WORK TASK:
Copy out the entries below, putting "wedge" in place of "slice" everywhere it occurs and changing nothing else. Leave out the pictures.

PROVIDED DATA:
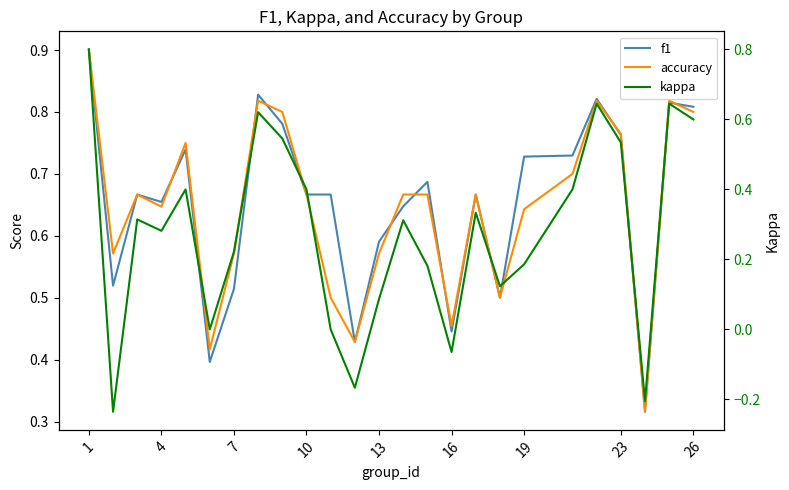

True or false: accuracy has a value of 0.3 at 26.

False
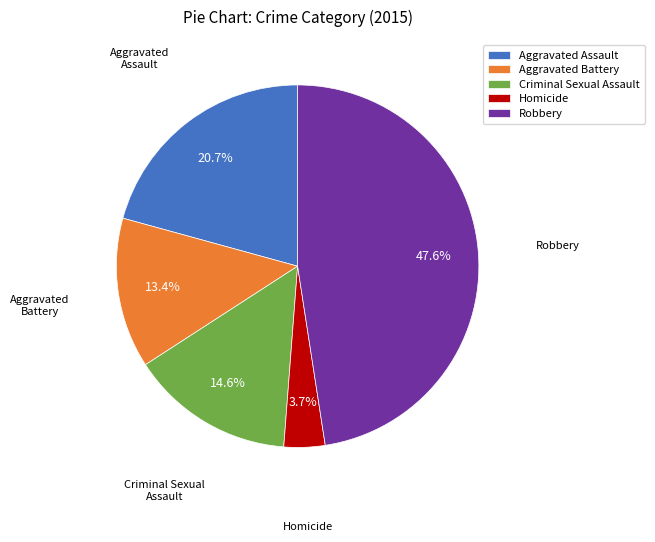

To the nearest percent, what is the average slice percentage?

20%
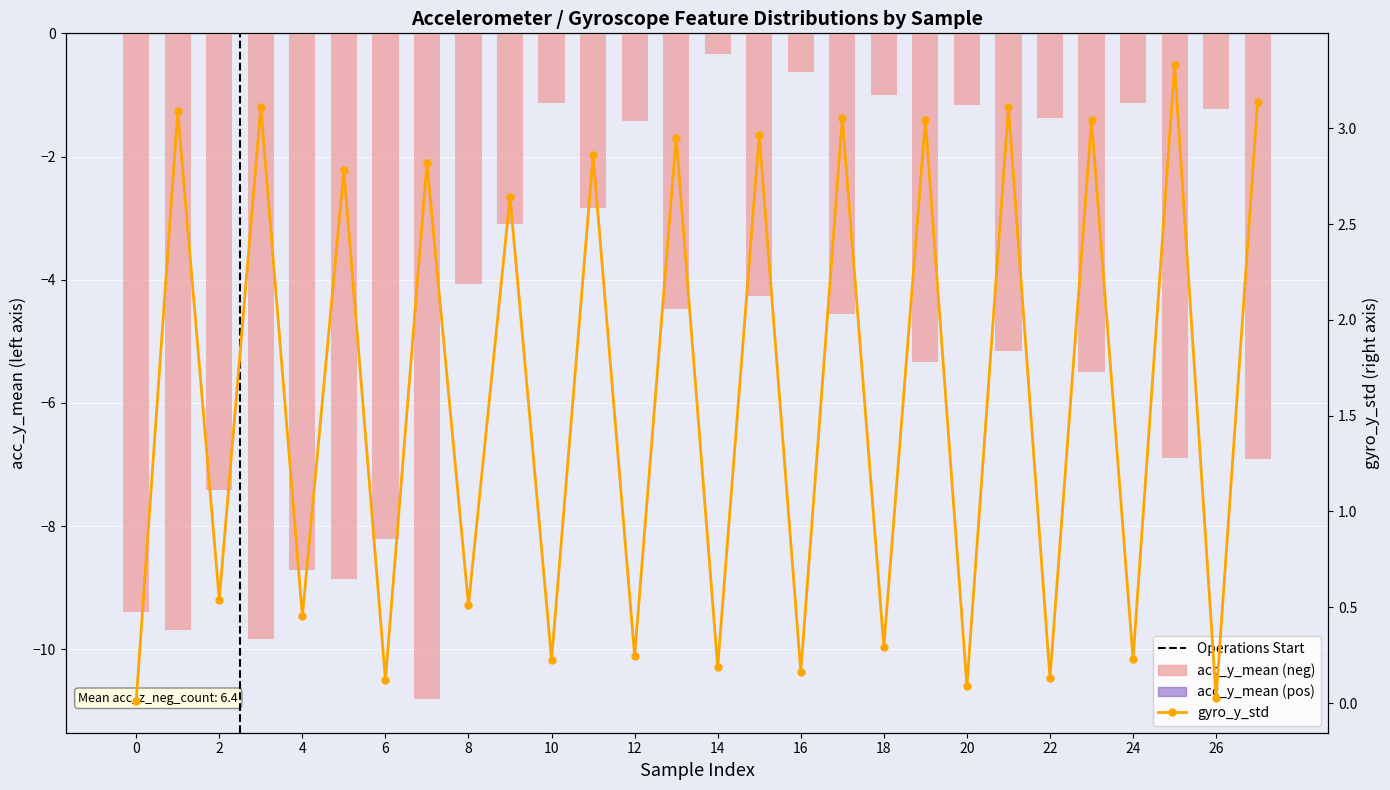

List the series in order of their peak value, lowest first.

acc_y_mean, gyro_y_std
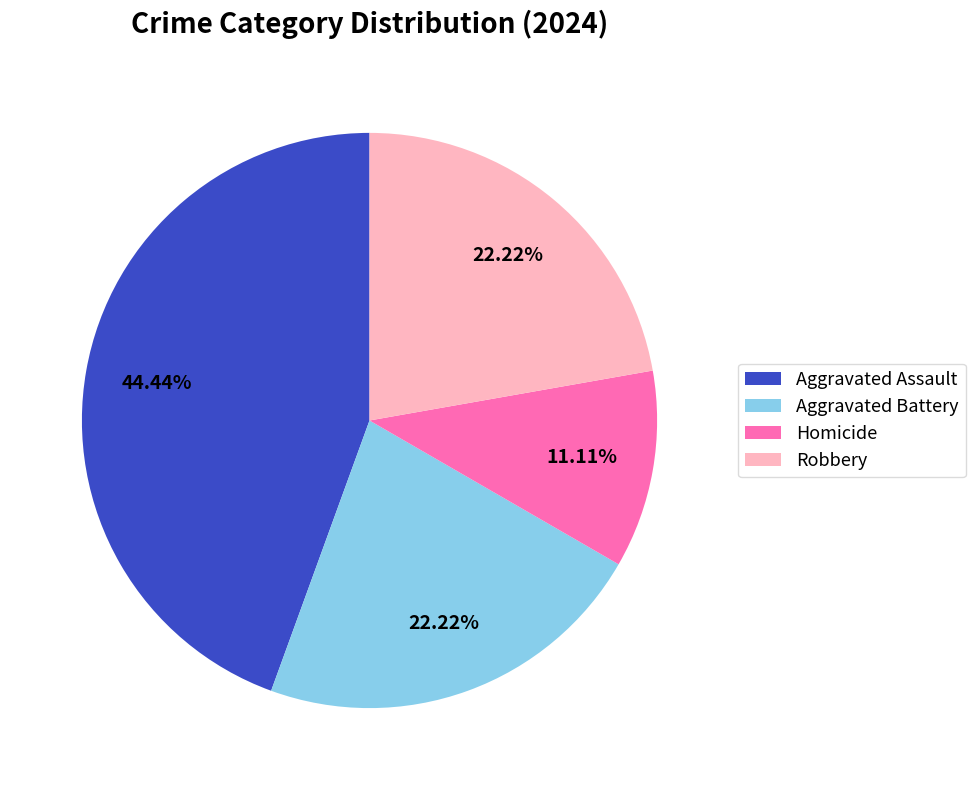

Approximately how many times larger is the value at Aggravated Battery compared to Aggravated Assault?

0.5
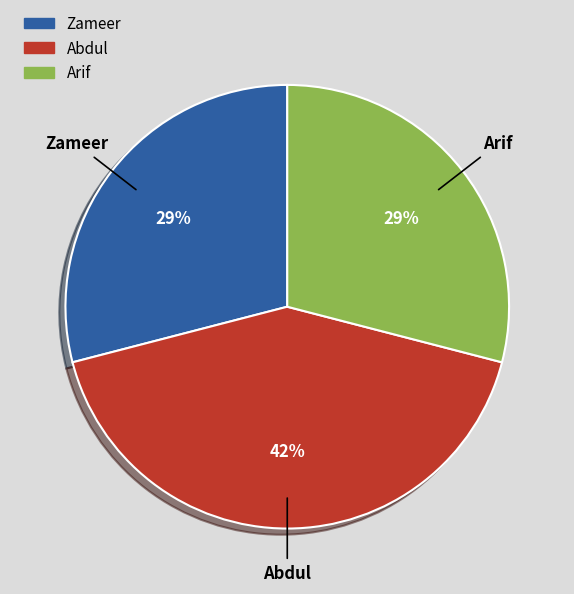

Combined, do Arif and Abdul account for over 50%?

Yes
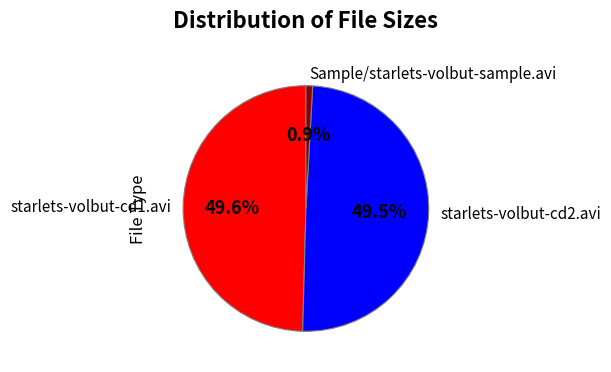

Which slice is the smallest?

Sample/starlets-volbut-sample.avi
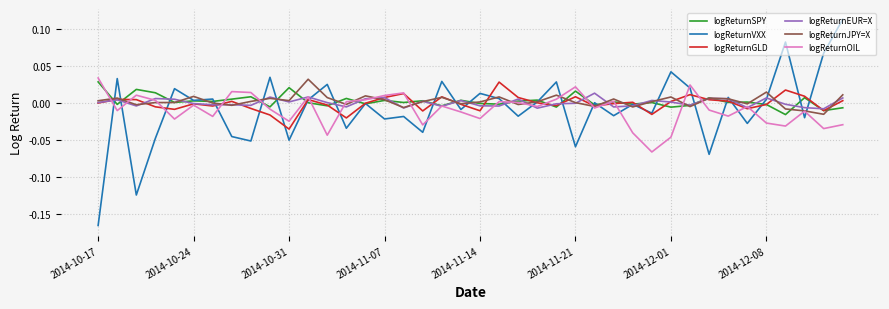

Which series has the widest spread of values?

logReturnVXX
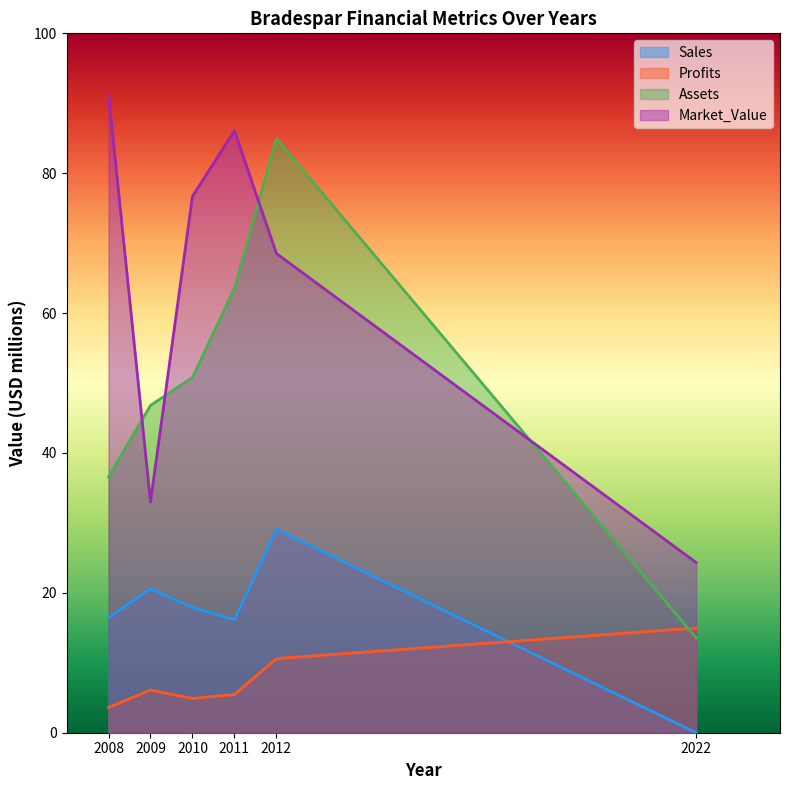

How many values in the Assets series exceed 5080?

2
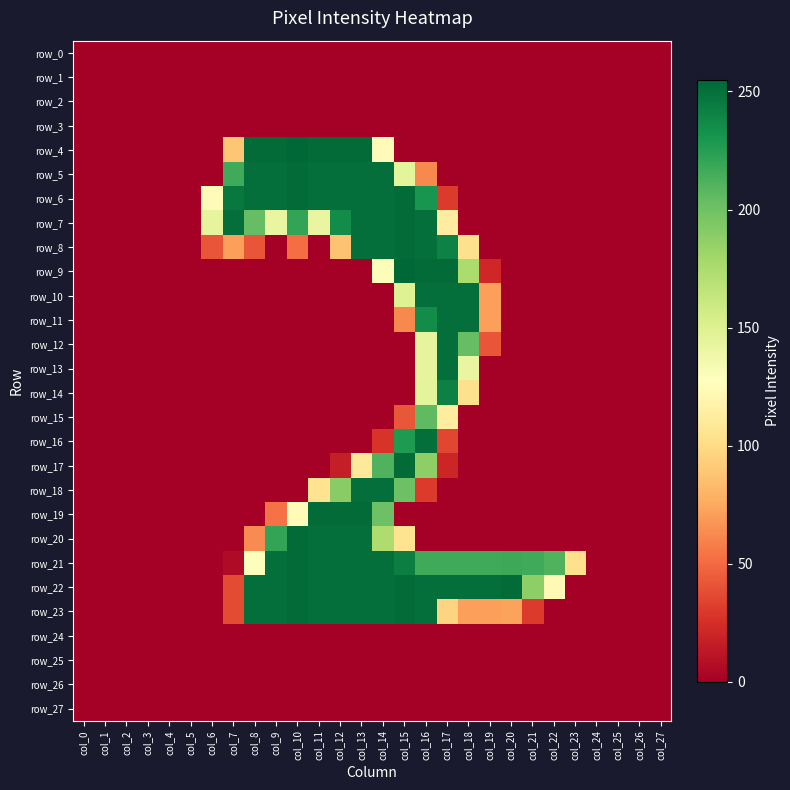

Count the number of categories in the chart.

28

EXERCISE OUTPUT:
True or false: accuracy has a value of 0.3 at 26.

False

To the nearest percent, what is the average wedge percentage?

20%

List the series in order of their peak value, lowest first.

acc_y_mean, gyro_y_std

Approximately how many times larger is the value at Aggravated Battery compared to Aggravated Assault?

0.5

Combined, do Arif and Abdul account for over 50%?

Yes

Which wedge is the smallest?

Sample/starlets-volbut-sample.avi

Which series has the widest spread of values?

logReturnVXX

How many values in the Assets series exceed 5080?

2

Count the number of categories in the chart.

28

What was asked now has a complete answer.